Tutti i tuoi personaggi sono nudi. Hai mai subito critiche per questo?
«Proprio a Messina c’è stata la reazione di un signore che si è dichiarato scandalizzato e preoccupato per come avrebbe giustificato a sua figlia queste nudità esibite. Rispetto alla descrizione che desidero fare dell’essere umano, la nudità – nella sua interezza, priva di censure – racchiude quel concetto di umiliazione che voglio conferire ai miei personaggi.»
Invece a New York…
«Questo soggetto era stato pensato per essere realizzato vicino a Wall Street, ma quella zona ha pochi muri, quindi mi sono spostato a Brooklyn. L’idea nasce dalla combinazione di due letture: una sul tema del peso dell’anima, l’altra riguardante un’associazione di volontariato della città di NY che lavora identificando i senzatetto. In questo secondo articolo veniva descritta la storia di un broker finito a vivere in strada, a cui avevano trovato 21 dollari nel portafoglio una volta deceduto. Da qui l’associazione ai 21 grammi che si dice siano il peso dell’anima. Il titolo del muro è 1 grammo perché, all’incirca, è il peso delle banconote da un dollaro. Inoltre, il dollaro ha un valore fortemente simbolico, tanto da essere usato comunemente come icona e immagine sintetica. La mia riflessione, quindi, è nata dall’interrogativo seguente: qual è l’unità di misura della nostra posizione sociale? Veniamo pesati con quella del soldo?»

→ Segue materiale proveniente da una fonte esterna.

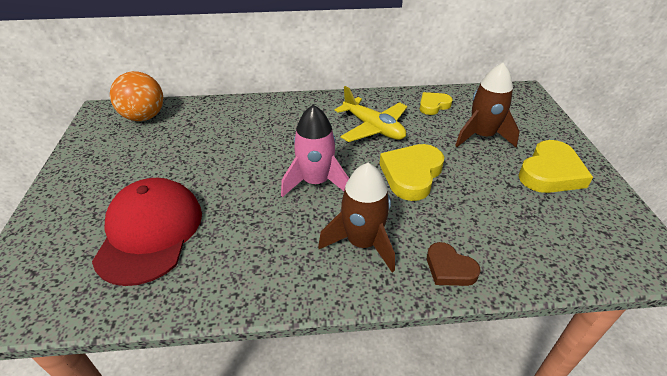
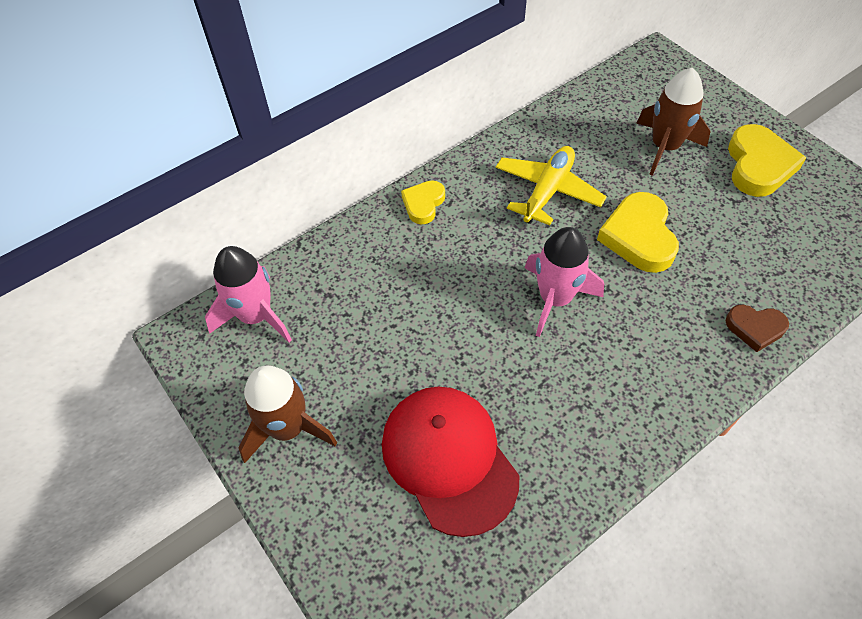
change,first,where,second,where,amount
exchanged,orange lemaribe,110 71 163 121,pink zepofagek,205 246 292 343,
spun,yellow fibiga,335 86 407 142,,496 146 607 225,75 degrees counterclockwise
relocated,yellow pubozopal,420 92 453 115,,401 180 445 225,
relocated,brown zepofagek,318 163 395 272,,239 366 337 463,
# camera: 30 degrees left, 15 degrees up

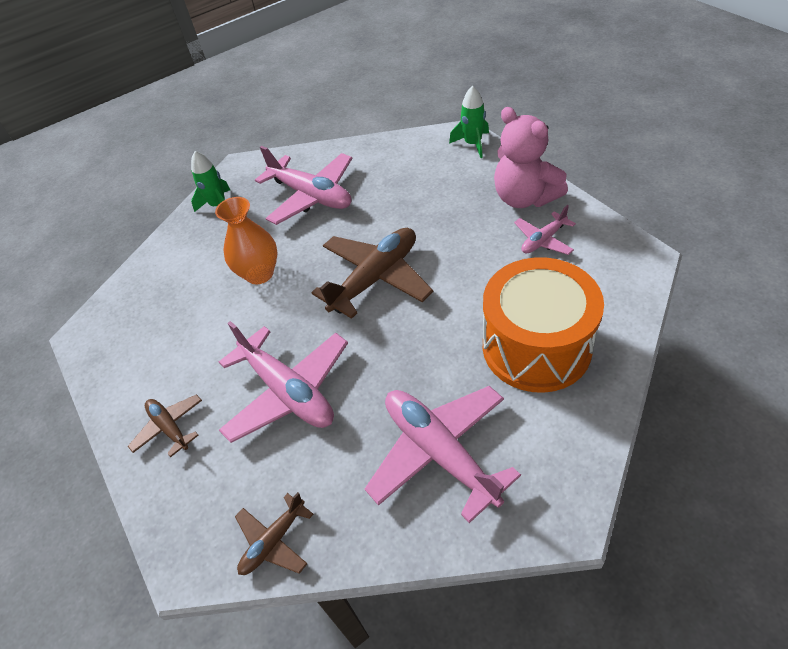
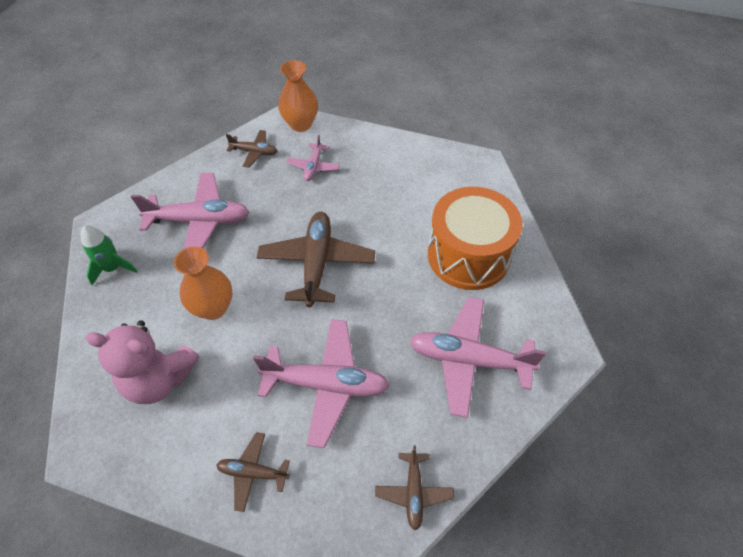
change,first,where,second,where,amount
exchanged,green zepofagek,449 86 489 158,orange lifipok,278 60 318 132,
relocated,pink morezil,494 107 568 208,,85 320 199 404,
relocated,pink fibiga,514 205 576 255,,286 135 340 181,
appeared,,,brown fibiga,226 130 277 168,
# camera: 45 degrees left, 5 degrees up

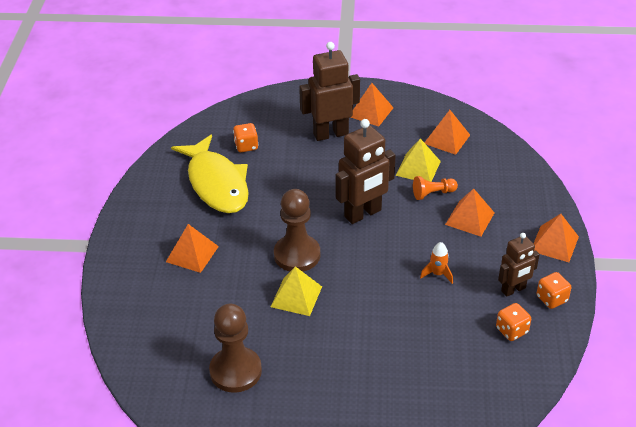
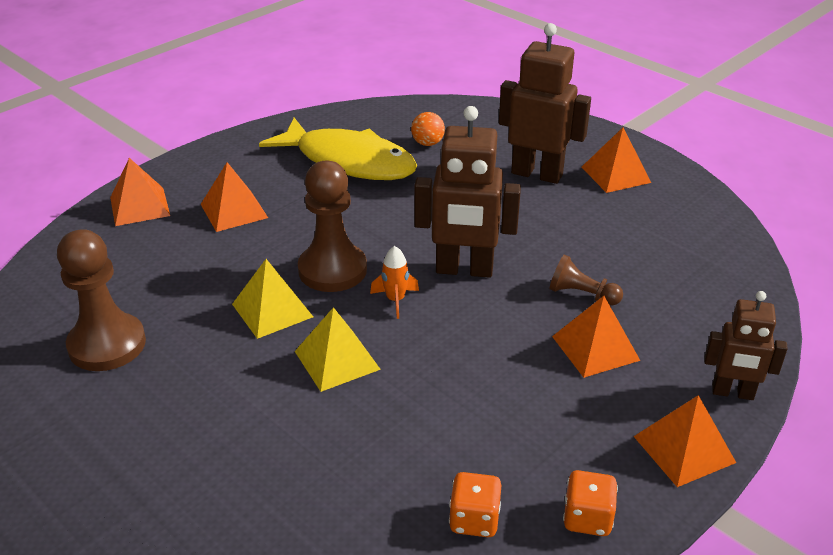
change,first,where,second,where,amount
relocated,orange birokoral,424 110 470 155,,110 158 170 226,
exchanged,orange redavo,233 123 259 152,orange lemaribe,411 112 445 146,
spun,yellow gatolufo,171 134 249 213,,259 118 417 180,75 degrees counterclockwise
relocated,yellow birokoral,395 138 441 182,,295 307 381 392,
colour,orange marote,413 176 458 200,brown marote,549 255 623 306,
relocated,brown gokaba,498 233 540 297,,704 291 788 400,
relocated,orange zepofagek,420 242 453 284,,370 246 419 319,
# camera: 40 degrees right, 5 degrees down

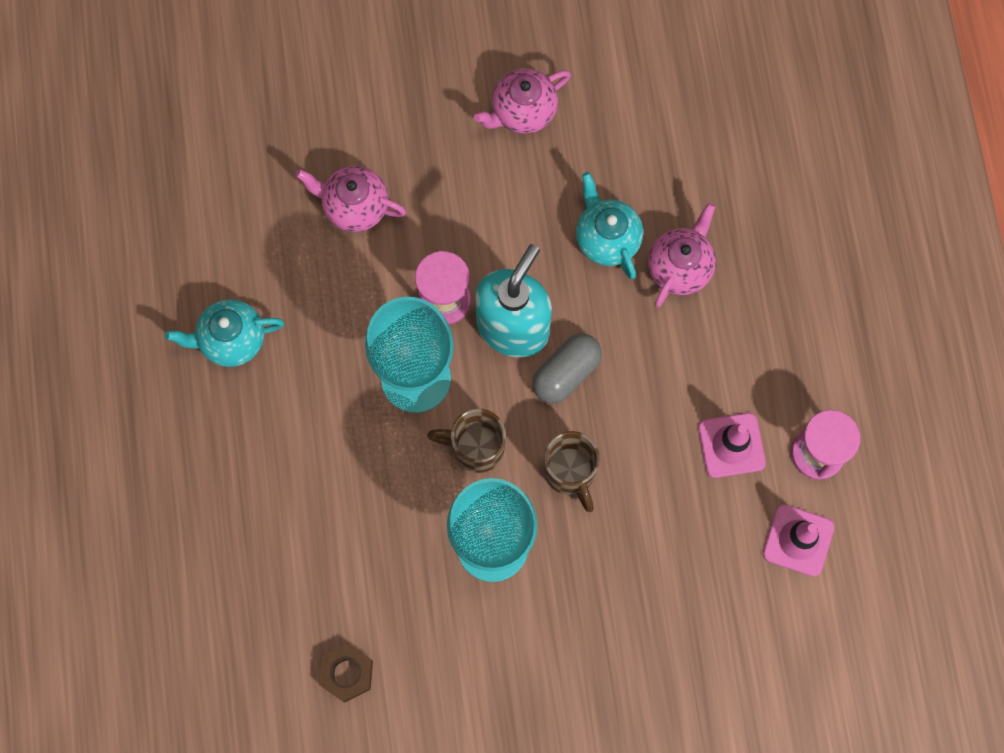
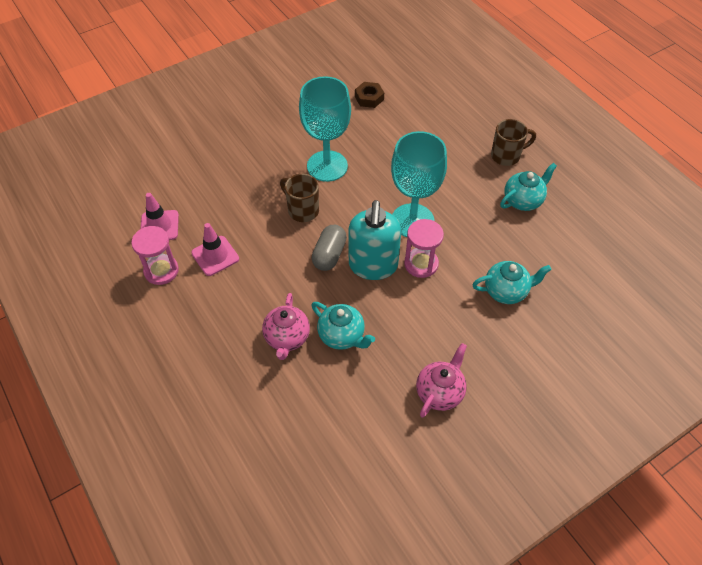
change,first,where,second,where,amount
colour,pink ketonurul,295 166 406 232,turquoise ketonurul,472 261 552 304,
relocated,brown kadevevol,427 408 506 473,,491 119 536 166,
# camera: 155 degrees right, 20 degrees down

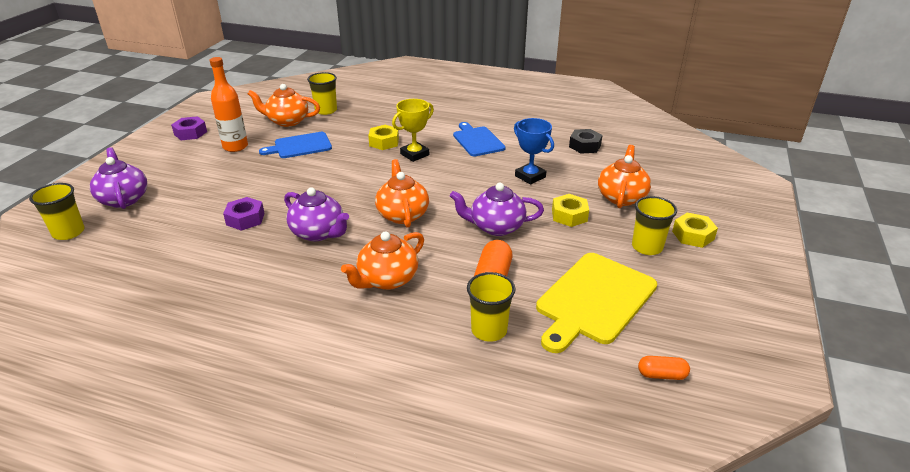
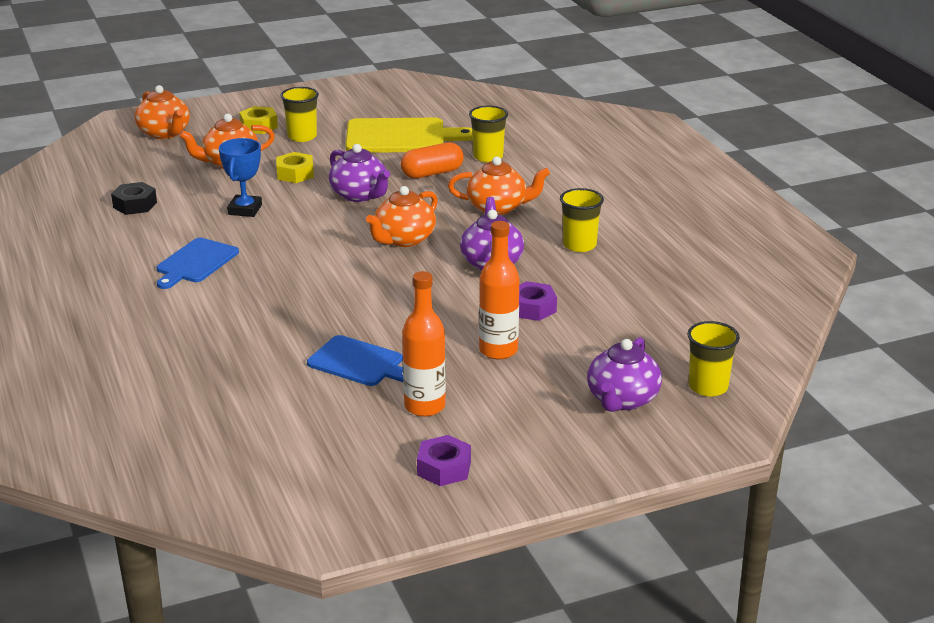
change,first,where,second,where,amount
relocated,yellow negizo,307 72 337 115,,560 188 604 252,
relocated,orange ketonurul,248 84 320 127,,135 85 190 139,
missing,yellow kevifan,392 99 434 162,,,
missing,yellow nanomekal,368 125 399 150,,,
missing,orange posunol,638 356 690 380,,,
appeared,,,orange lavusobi,479 221 519 360,
# camera: 130 degrees left, 5 degrees down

Torniamo, per un attimo, a parlare della tua personalità. Sappiamo che oltre ad essere sensibile sei anche sensoriale: è vero che collezioni odori?
«Un odore mi ricorda e mi evoca molto di più di una fotografia, così tutte le volte che vado in un posto nuovo, ne cerco uno da associare. Non deve per forza essere nuovo o tipico della zona, cerco piuttosto un odore che in futuro rappresenterà per me la cartolina di quel luogo. A casa ho moltissimi piccoli contenitori in cui conservo questi ricordi. L’olfatto, dal punto di vista biologico è l’unico senso direttamente collegato alla parte più animale del nostro cervello, quella più istintiva, tant’è che la memoria olfattiva è l’unica che rimane all’infinito.»
Cos’hai in cantiere a breve?
«Innanzitutto devo aggiornare il sito, rimasto fermo da troppo tempo. Poi dovrei realizzare delle stampe in collaborazione con David de la Mano.»
Qualche nuovo muro? …anche se non sei un artista.
«Naturalmente! Vorrei lavorare sul tema migrazione.»